Chloé est l’assistante de Bennet Ryan. Il est dédaigneux, hautain, désagréable, il est détestable et il ne s’en prive pas. Mais tout bascule un soir alors que sans comprendre ce qu’ils leurs arrivent, ils baisent de manière torride, passionnelle, sauvage. Recommencer va devenir une hantise comme une obsession.
J’ai adoré les 2 premiers tiers jusqu’à ce que ça devienne gnan gnan et qu’on tombe dans un schéma classique de « Je t’aime moi non plus ». J’ai beaucoup aimé le côté « Baise moi, connard » qui est rafraichissant et drôlissime. « Je vais vous faire jouir si fort que vous oublierez que vous êtes le plus gros con du monde ».
C’est sauvage, animal, torride, inévitable.

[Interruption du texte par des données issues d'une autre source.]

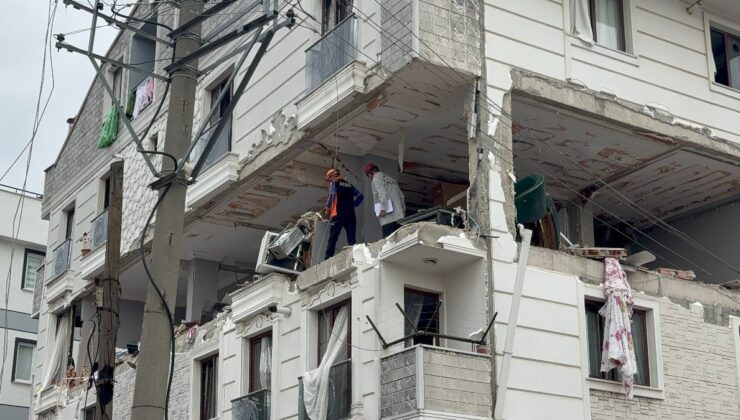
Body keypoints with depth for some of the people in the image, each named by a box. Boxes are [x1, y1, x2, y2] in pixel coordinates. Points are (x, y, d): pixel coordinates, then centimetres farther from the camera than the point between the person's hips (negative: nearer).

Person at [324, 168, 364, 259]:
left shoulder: (334, 183, 7)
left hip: (338, 214, -4)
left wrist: (328, 208, -3)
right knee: (351, 239, 0)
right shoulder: (349, 185, 23)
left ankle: (328, 259, -8)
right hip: (351, 215, 4)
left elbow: (332, 195, -12)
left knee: (333, 238, -3)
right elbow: (360, 196, 15)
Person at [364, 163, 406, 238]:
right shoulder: (390, 178, 25)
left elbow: (382, 193, -16)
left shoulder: (376, 179, -1)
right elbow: (401, 195, 23)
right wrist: (403, 209, 24)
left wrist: (383, 209, -18)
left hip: (388, 215, -8)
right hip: (398, 214, 8)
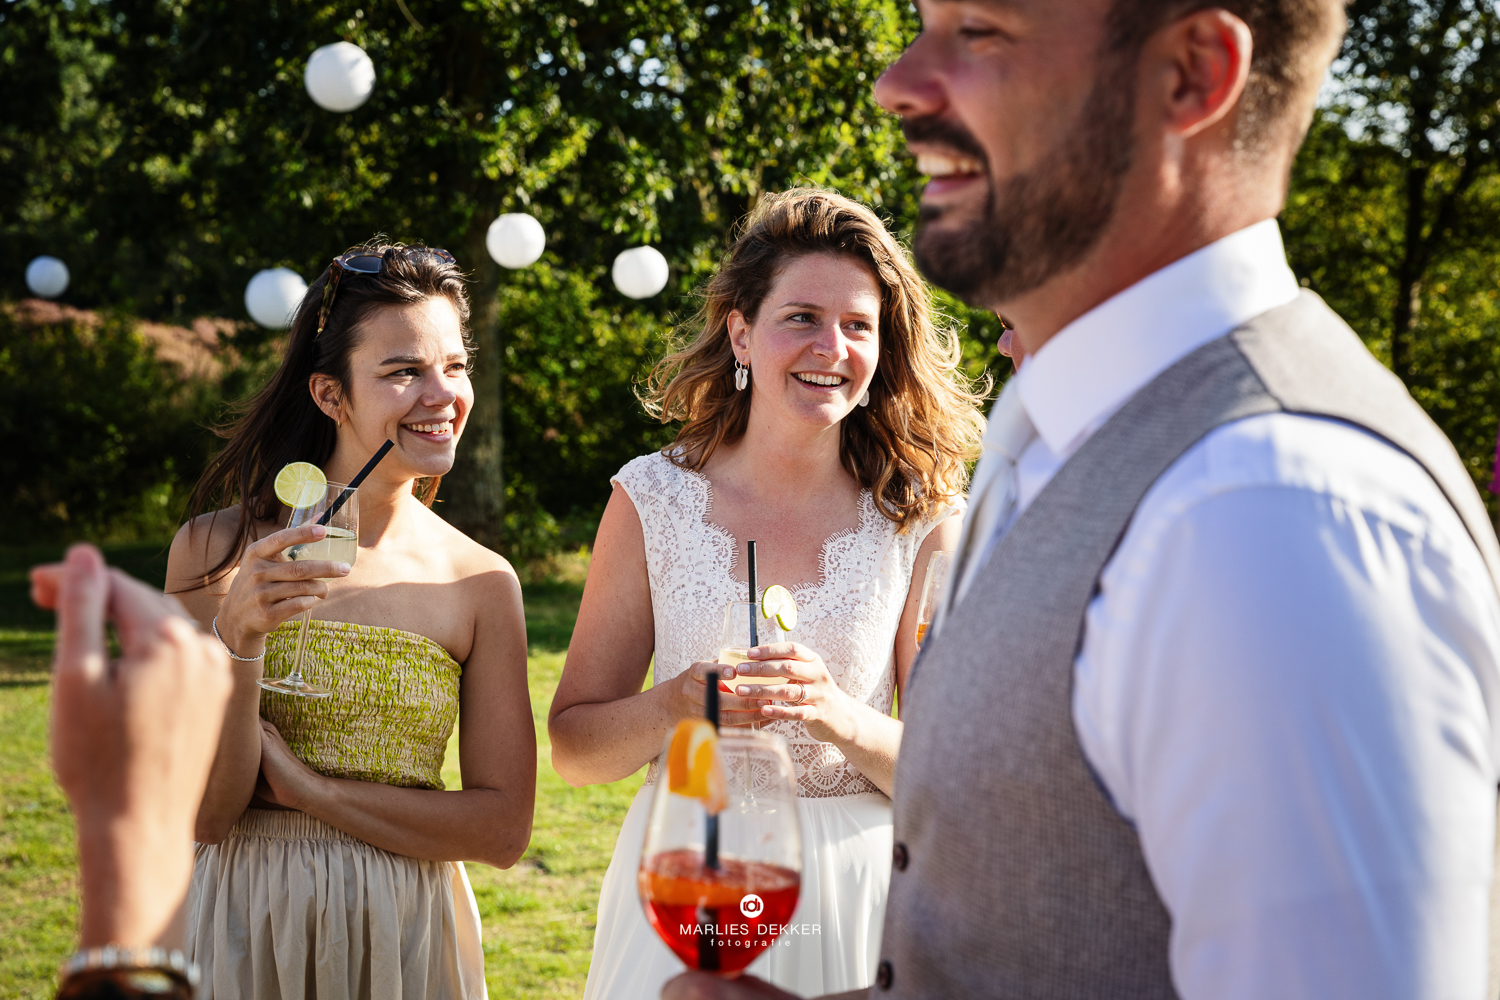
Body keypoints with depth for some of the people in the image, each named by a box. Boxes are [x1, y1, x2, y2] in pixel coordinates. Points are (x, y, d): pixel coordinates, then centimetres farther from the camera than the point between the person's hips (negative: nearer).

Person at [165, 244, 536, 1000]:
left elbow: (503, 831, -8)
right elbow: (205, 813, -10)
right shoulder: (218, 549, -8)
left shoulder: (482, 584, -5)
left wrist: (305, 787, -14)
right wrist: (238, 639, -24)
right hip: (245, 932, -1)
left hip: (403, 937, 1)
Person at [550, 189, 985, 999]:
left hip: (853, 892, 0)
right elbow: (573, 748, -1)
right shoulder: (653, 499, -4)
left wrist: (842, 719, -23)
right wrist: (673, 706, -20)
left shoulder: (919, 521, -4)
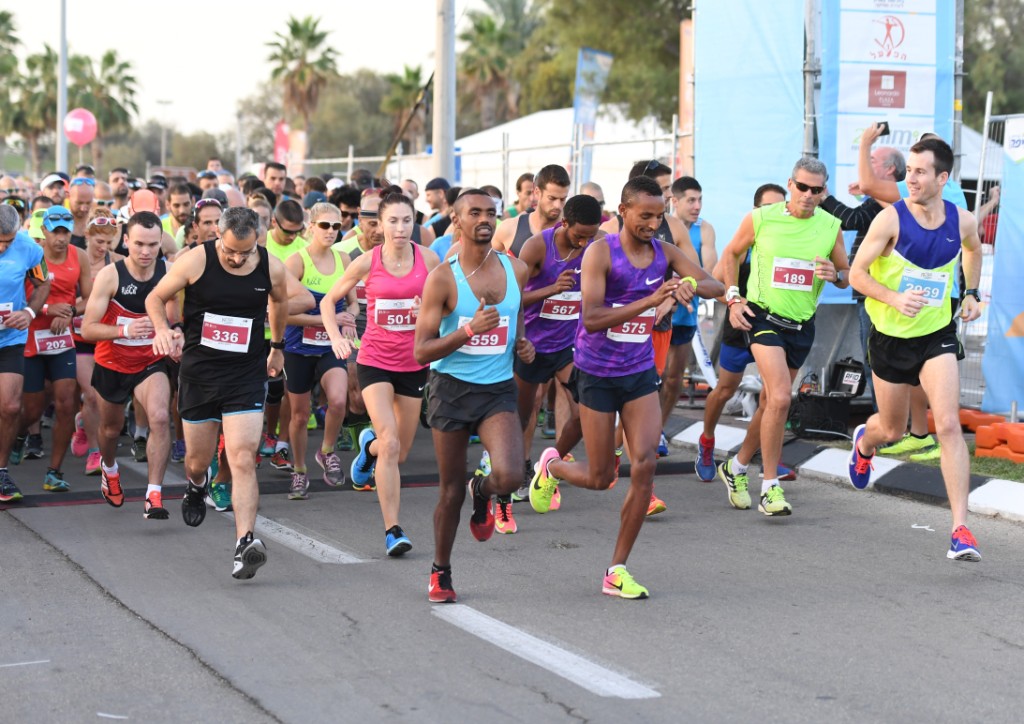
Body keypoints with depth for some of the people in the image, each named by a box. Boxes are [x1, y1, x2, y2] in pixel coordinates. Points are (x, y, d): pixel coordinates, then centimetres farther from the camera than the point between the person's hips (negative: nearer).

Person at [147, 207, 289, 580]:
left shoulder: (272, 268, -6)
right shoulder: (196, 260, -11)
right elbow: (155, 298, 1)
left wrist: (277, 346, 28)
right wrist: (163, 329, -19)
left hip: (246, 376, -1)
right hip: (199, 371, 1)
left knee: (243, 460, -15)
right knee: (198, 459, 15)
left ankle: (245, 543, -22)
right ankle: (195, 488, 52)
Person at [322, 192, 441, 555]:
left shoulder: (428, 259, -4)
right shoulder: (367, 262, -7)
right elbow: (329, 300, 5)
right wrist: (336, 336, -10)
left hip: (413, 362, 3)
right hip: (374, 360, -3)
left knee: (400, 453, 11)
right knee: (391, 444, -18)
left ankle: (369, 444, 49)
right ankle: (392, 530, -14)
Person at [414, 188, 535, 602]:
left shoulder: (515, 270, 2)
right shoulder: (442, 278, -9)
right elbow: (421, 351, -11)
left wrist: (522, 344, 4)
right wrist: (469, 330, -24)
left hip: (499, 389, 2)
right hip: (452, 387, -2)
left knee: (508, 477, -21)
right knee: (451, 491, 5)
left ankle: (483, 492, 17)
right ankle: (441, 572, 27)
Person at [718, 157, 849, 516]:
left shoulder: (831, 227, 0)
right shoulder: (760, 219, -7)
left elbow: (847, 277, 10)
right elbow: (731, 254, 9)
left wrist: (835, 274, -14)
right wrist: (733, 298, -1)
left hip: (802, 325, 4)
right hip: (764, 317, -4)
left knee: (771, 402, 13)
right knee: (780, 398, -21)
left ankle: (737, 467, 36)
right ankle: (770, 487, -14)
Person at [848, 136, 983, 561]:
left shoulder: (962, 222, -6)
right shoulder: (891, 219, -16)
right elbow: (857, 274, -14)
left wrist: (972, 293, 12)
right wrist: (895, 298, -29)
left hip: (937, 336, 1)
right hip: (890, 336, -1)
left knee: (948, 425, -15)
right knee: (892, 430, 15)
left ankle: (961, 530, -16)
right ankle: (863, 443, 56)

Ils sont fascinants. Le conflit « dédain » et « obsession » est un savoureux mélange un peu comme le « sucré/salé », on aime ou on n’aime pas, moi j’adore. A partir du moment où les sentiments sont présents, l’histoire devient un peu plate, fade, il n’y a plus le mélange de saveurs mais bon ça reste mignon.
Le style n’est pas de la grande littérature, on en même bien loin. Je regrette l’abus de « putain » ainsi que d’autres clichés érotiques, problème de traduction ?
En bref, les idées sont bien présentes, l’écriture est plutôt bâclée.